Something that several translators have had in common is that they have not been familiar with Jaan Kross at first, but through reading his work they have developed an inner compulsion to translate him. Ivo Iliste, the Swedish translator, has told of how when he got his first Kross book he read for ten hours at a stretch. He couldn’t stop, and he realised: “It must be translated!” Merike Beecher-Lepasaar, an American translator, had the same experience with the enormous novel about Balthasar Rüssow. She says: “He could even describe newly-baked bread so vividly that I could smell it.”
Jaan Kross’ literary style does however present translators with difficulties. Eeva Lille, one of his Finnish translators, has described it as a Baroque style with innovative, antiquated and contemporary words altogether. The novel Väljakaevamised, for example, works with words and phrases from the language of the independent Estonian Republic between the wars.
At an early stage, Jaan Kross was translated into Hungarian and there met with an extremely positive reception.

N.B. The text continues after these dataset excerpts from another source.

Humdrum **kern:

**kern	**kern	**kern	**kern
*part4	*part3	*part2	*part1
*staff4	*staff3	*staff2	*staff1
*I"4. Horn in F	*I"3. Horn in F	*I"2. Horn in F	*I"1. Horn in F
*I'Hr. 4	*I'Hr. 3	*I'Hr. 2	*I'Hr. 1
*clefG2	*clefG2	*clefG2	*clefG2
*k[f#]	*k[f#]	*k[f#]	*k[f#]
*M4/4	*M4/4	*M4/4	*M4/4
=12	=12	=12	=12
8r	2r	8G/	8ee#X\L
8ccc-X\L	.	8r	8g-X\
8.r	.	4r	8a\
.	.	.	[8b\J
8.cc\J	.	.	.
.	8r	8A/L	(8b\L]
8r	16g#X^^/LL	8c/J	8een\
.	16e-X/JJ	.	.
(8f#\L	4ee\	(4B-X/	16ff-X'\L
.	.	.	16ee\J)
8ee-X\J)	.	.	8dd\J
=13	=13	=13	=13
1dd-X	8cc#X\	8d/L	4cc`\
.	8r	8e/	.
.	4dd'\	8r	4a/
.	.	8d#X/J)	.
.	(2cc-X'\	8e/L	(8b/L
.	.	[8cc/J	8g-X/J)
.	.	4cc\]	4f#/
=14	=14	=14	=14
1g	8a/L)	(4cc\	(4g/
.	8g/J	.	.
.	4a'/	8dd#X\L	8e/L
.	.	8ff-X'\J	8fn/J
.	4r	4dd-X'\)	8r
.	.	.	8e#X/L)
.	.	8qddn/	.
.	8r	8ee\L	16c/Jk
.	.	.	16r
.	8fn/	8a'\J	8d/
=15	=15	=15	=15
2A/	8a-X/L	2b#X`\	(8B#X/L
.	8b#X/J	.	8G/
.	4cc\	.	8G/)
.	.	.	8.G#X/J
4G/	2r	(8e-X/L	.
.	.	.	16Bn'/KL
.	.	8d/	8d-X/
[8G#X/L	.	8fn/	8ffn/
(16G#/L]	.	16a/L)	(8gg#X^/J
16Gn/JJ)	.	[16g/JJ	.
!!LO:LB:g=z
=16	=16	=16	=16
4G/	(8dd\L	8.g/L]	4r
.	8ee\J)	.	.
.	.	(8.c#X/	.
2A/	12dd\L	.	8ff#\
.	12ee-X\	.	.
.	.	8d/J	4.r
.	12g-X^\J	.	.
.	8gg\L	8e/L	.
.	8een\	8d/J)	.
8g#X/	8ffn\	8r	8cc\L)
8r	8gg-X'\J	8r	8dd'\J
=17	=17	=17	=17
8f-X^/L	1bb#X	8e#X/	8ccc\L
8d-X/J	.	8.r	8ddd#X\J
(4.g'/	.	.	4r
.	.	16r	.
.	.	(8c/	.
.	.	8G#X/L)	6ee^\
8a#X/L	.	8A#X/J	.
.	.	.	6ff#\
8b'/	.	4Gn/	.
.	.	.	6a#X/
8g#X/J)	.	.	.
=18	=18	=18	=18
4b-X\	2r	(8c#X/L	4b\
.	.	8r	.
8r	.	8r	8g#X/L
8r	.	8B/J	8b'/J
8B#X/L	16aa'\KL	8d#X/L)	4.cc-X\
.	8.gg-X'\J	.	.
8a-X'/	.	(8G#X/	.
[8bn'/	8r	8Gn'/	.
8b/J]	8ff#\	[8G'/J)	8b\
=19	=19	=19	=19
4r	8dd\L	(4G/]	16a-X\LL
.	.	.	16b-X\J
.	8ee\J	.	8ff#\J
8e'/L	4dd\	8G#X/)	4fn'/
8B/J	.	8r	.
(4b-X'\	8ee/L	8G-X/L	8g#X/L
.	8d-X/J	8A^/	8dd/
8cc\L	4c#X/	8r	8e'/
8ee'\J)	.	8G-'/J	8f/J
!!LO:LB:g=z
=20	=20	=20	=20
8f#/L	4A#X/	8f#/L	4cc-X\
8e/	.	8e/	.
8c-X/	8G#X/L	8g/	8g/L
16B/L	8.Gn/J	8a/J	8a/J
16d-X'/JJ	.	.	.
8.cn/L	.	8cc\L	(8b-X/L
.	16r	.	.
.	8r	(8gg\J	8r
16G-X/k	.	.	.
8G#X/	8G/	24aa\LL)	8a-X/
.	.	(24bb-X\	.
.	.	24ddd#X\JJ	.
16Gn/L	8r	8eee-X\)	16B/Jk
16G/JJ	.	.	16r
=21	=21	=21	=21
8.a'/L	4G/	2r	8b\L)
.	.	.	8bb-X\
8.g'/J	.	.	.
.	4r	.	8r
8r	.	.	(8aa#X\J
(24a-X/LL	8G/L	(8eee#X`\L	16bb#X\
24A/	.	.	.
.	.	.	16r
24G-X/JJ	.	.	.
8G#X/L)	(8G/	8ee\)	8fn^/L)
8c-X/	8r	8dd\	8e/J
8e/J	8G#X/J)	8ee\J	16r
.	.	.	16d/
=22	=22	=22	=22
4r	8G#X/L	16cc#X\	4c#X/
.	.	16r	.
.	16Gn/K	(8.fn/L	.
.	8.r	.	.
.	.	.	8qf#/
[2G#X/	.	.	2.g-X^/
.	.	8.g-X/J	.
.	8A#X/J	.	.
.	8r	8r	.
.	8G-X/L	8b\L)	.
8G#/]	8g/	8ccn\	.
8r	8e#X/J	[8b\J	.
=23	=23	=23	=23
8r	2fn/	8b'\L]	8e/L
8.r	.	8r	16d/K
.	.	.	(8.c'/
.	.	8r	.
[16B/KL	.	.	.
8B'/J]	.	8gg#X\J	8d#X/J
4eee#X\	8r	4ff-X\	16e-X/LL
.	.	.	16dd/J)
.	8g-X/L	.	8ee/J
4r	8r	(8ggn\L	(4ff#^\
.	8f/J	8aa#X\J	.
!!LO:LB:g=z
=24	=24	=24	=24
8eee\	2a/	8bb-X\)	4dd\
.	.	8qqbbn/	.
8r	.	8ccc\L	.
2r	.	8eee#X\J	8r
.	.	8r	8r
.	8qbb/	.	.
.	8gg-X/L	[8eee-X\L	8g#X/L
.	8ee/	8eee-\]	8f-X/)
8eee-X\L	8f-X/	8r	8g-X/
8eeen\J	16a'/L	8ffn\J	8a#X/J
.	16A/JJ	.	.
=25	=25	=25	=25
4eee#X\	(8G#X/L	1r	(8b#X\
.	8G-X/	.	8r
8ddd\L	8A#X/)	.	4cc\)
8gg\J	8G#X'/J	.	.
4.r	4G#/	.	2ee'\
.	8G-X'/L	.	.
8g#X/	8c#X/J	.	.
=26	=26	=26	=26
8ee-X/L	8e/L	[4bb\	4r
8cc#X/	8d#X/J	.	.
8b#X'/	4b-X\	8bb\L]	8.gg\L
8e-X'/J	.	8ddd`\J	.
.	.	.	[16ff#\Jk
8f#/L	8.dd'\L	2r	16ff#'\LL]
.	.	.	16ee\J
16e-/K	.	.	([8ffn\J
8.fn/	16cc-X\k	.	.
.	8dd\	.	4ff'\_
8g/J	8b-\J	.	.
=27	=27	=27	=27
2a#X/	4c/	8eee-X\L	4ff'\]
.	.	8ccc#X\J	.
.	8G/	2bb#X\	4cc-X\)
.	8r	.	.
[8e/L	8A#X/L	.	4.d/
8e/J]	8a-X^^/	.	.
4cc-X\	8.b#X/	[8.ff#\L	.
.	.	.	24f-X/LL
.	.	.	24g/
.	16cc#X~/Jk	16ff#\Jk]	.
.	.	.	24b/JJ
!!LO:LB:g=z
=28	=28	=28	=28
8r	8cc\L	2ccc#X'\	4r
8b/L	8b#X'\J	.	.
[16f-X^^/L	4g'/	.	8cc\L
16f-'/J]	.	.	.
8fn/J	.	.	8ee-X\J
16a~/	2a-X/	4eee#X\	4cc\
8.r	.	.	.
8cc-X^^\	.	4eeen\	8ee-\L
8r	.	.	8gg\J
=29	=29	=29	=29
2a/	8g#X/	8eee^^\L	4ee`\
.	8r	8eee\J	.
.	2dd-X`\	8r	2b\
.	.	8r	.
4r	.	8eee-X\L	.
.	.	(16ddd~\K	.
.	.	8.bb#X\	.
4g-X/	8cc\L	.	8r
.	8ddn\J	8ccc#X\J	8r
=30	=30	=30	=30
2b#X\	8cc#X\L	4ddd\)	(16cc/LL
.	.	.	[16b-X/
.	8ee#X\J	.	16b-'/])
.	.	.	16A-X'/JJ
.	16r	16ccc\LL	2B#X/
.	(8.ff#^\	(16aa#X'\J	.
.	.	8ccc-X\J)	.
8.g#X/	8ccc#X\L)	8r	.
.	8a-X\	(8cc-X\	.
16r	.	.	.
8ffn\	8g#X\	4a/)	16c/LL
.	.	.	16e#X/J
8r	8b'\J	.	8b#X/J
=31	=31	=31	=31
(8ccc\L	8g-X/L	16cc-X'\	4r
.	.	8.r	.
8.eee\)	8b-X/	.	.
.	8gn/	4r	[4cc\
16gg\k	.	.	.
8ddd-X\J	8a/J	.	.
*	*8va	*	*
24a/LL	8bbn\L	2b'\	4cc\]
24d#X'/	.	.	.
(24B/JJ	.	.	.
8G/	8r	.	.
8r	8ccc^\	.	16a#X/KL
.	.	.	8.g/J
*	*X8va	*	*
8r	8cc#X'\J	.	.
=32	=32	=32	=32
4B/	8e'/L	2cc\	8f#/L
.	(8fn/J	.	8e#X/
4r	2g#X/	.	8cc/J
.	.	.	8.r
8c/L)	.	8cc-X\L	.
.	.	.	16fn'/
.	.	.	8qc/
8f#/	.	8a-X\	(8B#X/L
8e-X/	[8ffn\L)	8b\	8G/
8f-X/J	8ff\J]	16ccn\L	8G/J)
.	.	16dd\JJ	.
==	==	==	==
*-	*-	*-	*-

His translator, Gábor Bereczki has told how Kross’ plays have been performed at Hungary’s most important theatres by the foremost actors, and he is still seen as one of Europe’s very best authors.
The Norwegian translator, Turid Farbregd, and the Russian Vera Ruber have both noted the decisive importance that Jaan Kross’ wife Ellen Niit – herself a famous poet – has had for his writing. Vera Ruber once told how Ellen on her fiftieth birthday was given a diamond ring by her husband. Vera Ruber asked her: “What did you give Jaan on his fiftieth birthday?” Ellen Niit answered: “I gave him twenty years of my life.” She had seen that all too many years had been lost for writing because of the time he spent in the GULAG, so she took it upon herself to give him all the support he needed to make up for those lost years.
The impression that Jaan Kross’ writings have made does not have any equivalent in Scandinavia. The only comparable case is Kaj Munk’s plays and poetry. Kross’ Lithuanian translator says: “He helped people to survive during the Soviet era.”
Jaan Kross is no longer with us. He was Estonia’s national author. And he became – as his British publisher Christopher MacLehose says – a world author. His writing is much more than an extension of the waxworks of history. It depicts the decisive choices and possibilities that each and every one of us is faced with. On the last pages of the novel about Balthasar Rüssow, we get to follow the final moments of the main character. He closes his eyes and prays: “Forgive me my sins, now I’m on my deathbed… that I was so blind, so self-centred, that I, in this terrible world in which you have let me live… have had the arrogance to be happy.”